At the dawn of the 21st century, labour and raw matarial-based value addition of these countries to the global value chain is highly under stress. On one hand, globally, increased automation is reducing labour content in virtually all industrial products, and on the other, automation is also increasing the quality and reducing wastage, consequently cost. Moreover, the emergence of new technology core is posing disruptive threat to labour-based value addition in certain critical industries. For example, electric vehicle requiring less than half the labour in comparison to gasoline vehicle is posing threat to the jobs of India's 37 million automobile workers. Similarly, Bangladesh presently requires less than one-third labour force than was required in 1980s to produce the same volume of RMGs. The recent success of high-tech device assembling through imported capital machinery and components is also under serious threat to China's re-innovation strategy.  To make the situation worse, increasing automation is also posing serious threat for back-shoring. As result, whatever progress the Indian's Subcontinent made since 1947 in building industrial economy appears to be under the threat of premature deindustrialisation.  

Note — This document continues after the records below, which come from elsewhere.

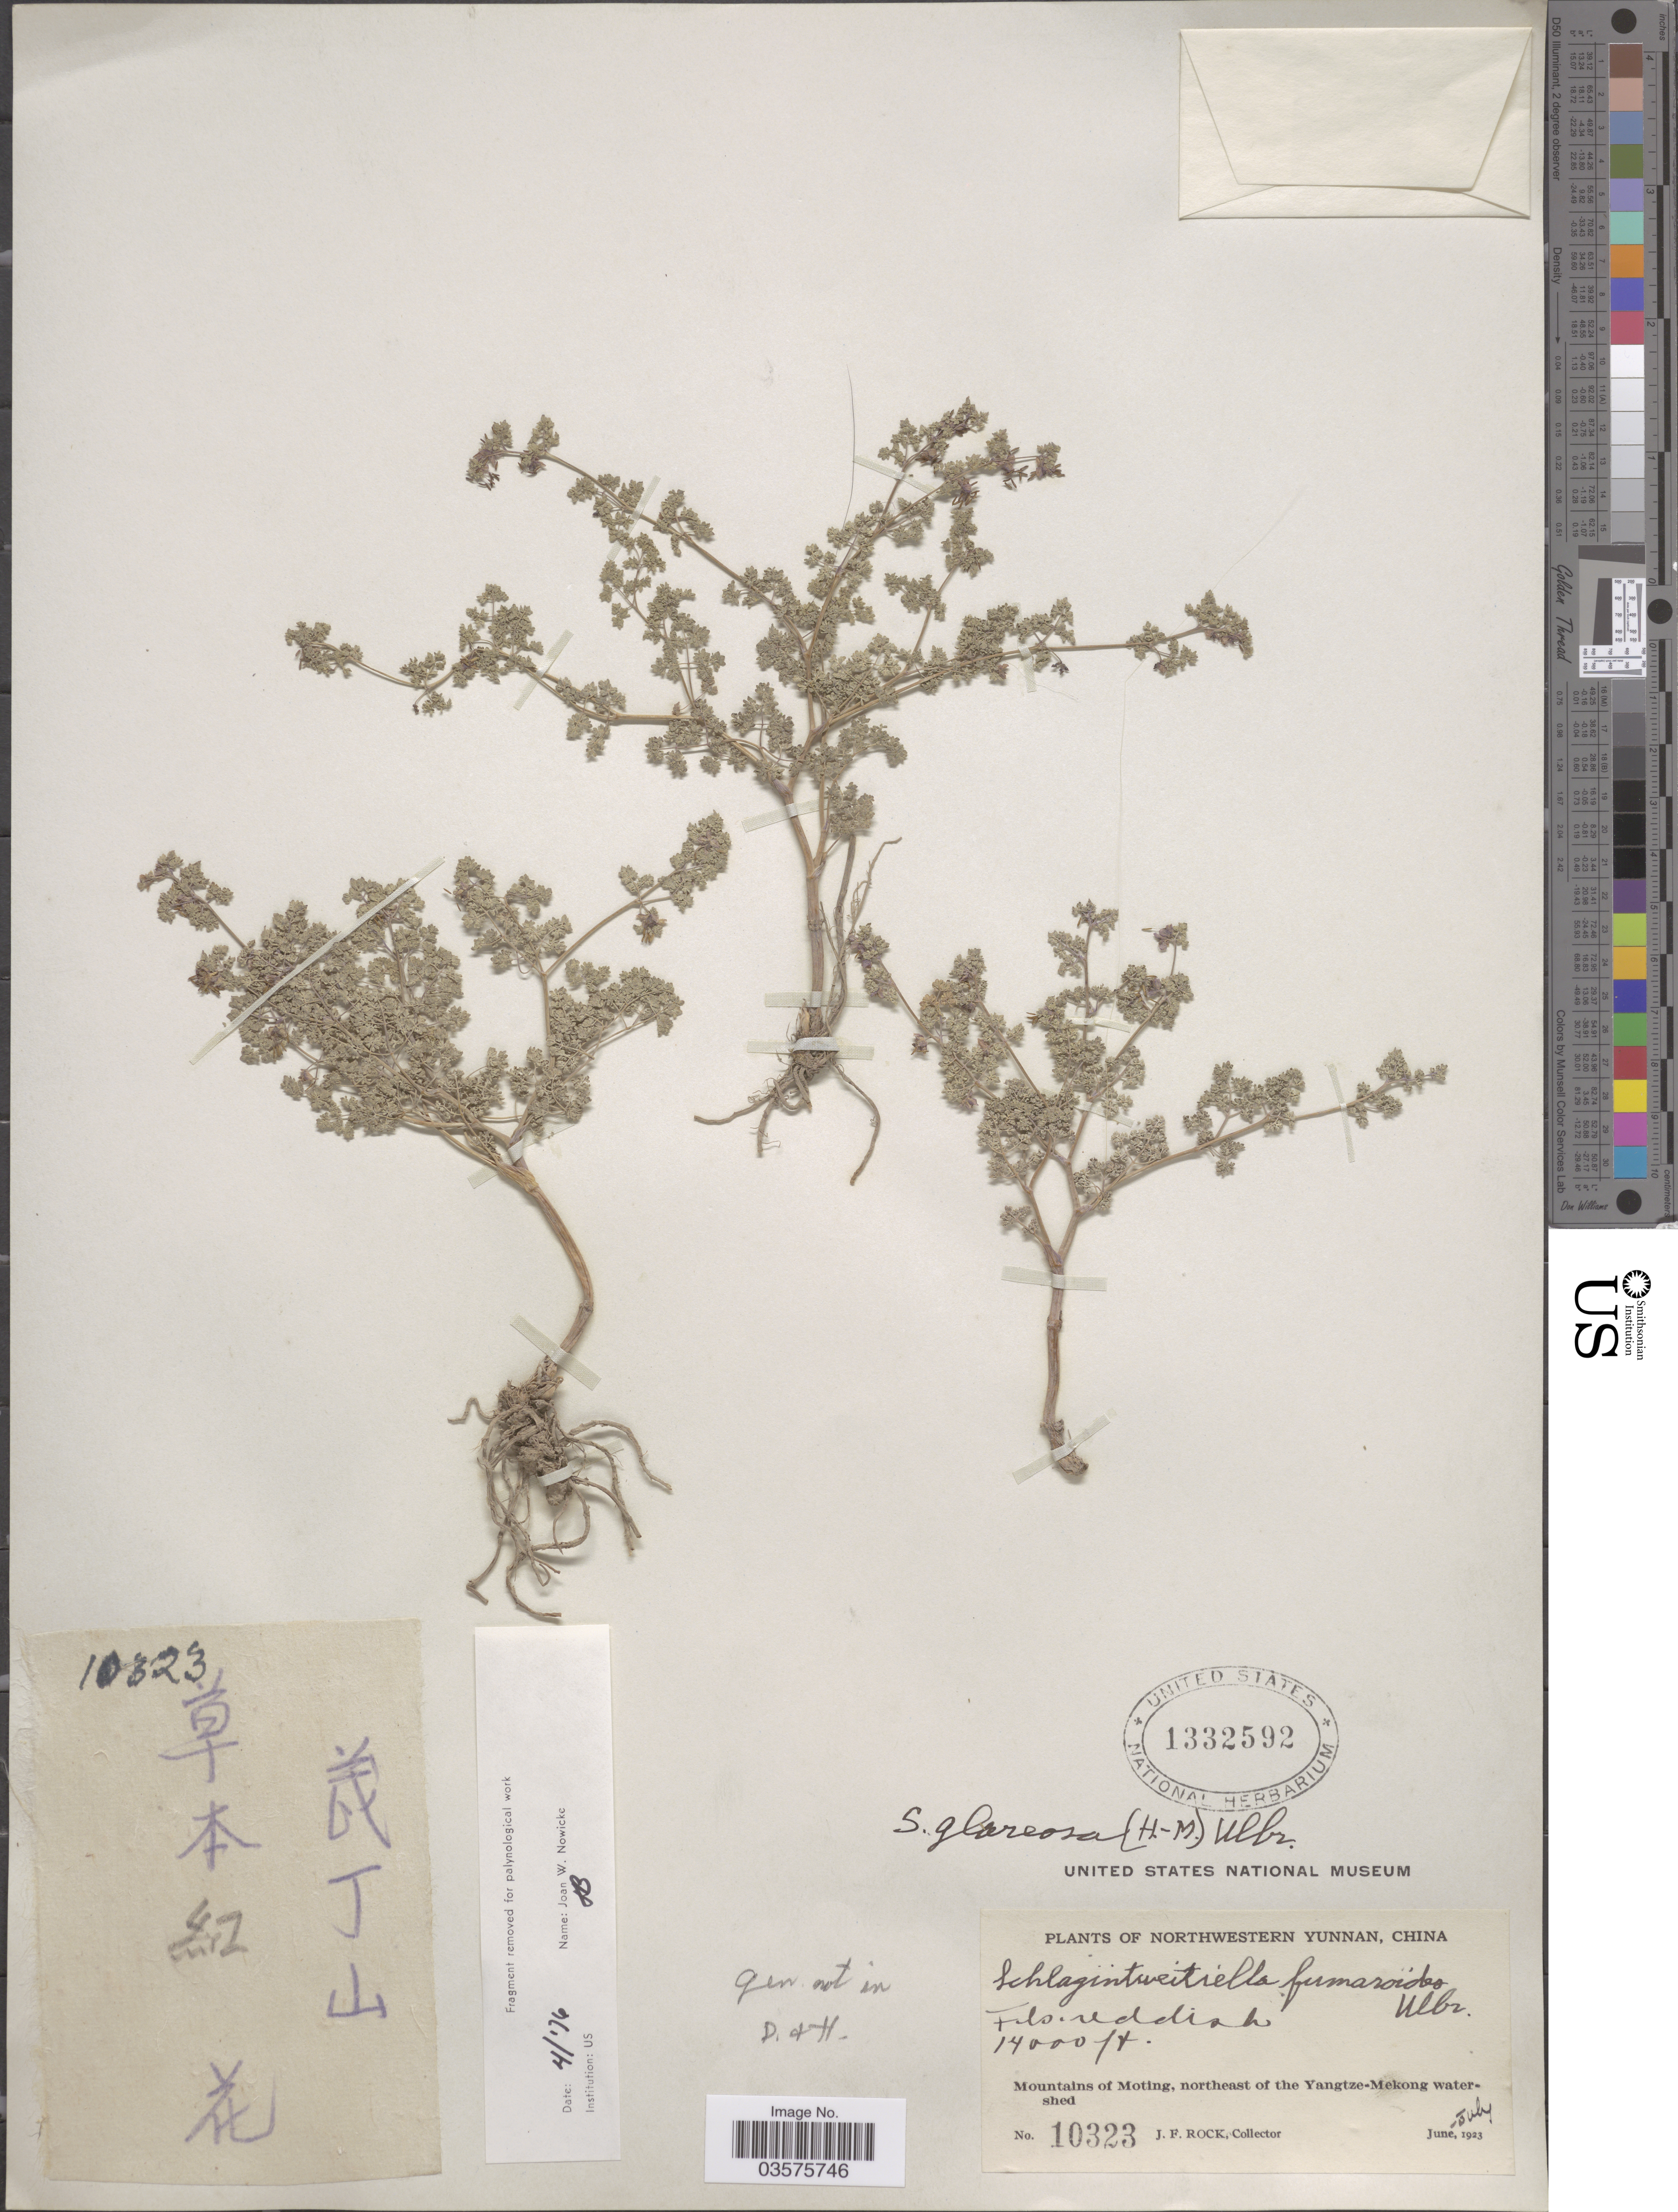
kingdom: Plantae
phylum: Tracheophyta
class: Magnoliopsida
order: Ranunculales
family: Ranunculaceae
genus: Thalictrum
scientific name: Thalictrum squamiferum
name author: Lecoy.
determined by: Strong, Mark T., (BOT), Smithsonian Institution - National Museum of Natural History (UNITED STATES)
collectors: J. Rock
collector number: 10323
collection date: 1923-06/1923-07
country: China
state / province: Yunnan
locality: Northwestern Yunnan. Mountains of Moting, northeast of the Yangtze-Mekong watershed.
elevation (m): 4267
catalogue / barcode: US 1332592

In this given situation, what should be the strategy of these countries to cope with the unfolding threat of premature deindustrialisation, and to leverage new opportunities? The obvious answer is that they should provide incentive for talents and creativity to pursue innovation. But the competence needed for managing the journey of taking ideas to market appears to be highly unclear to policy makers, investors, entrepreneurs and managers in these countries. Over the last 70 years, the culture of making money by following risk-free path has become the habit in these countries. High tax differential for import substitution has encouraged local firms to acquire the capacity of assembling high-tech products. But this labour-based value addition is not sufficient enough to be competitive in the global market. Focus should be on encouraging risk taking and efficient management for adding increased value through ideas. To leverage this approach, the challenge is to create an incentive structure that encourages competition to profit from talents and creative ideas for offering better quality goods and services at lower cost through local value addition out of intellectual assets. At this age of globalisation, rapid technology transformation and the temptation of leapfrogging, it's time to focus on a clear vision, strategy, and policy in developing idea-based industrial economy, as opposed one reliant on conventional labour, raw material, and imported capital machinery.  

M Rokonuzzaman PhD is an academic and researcher on technology, innovation and policy.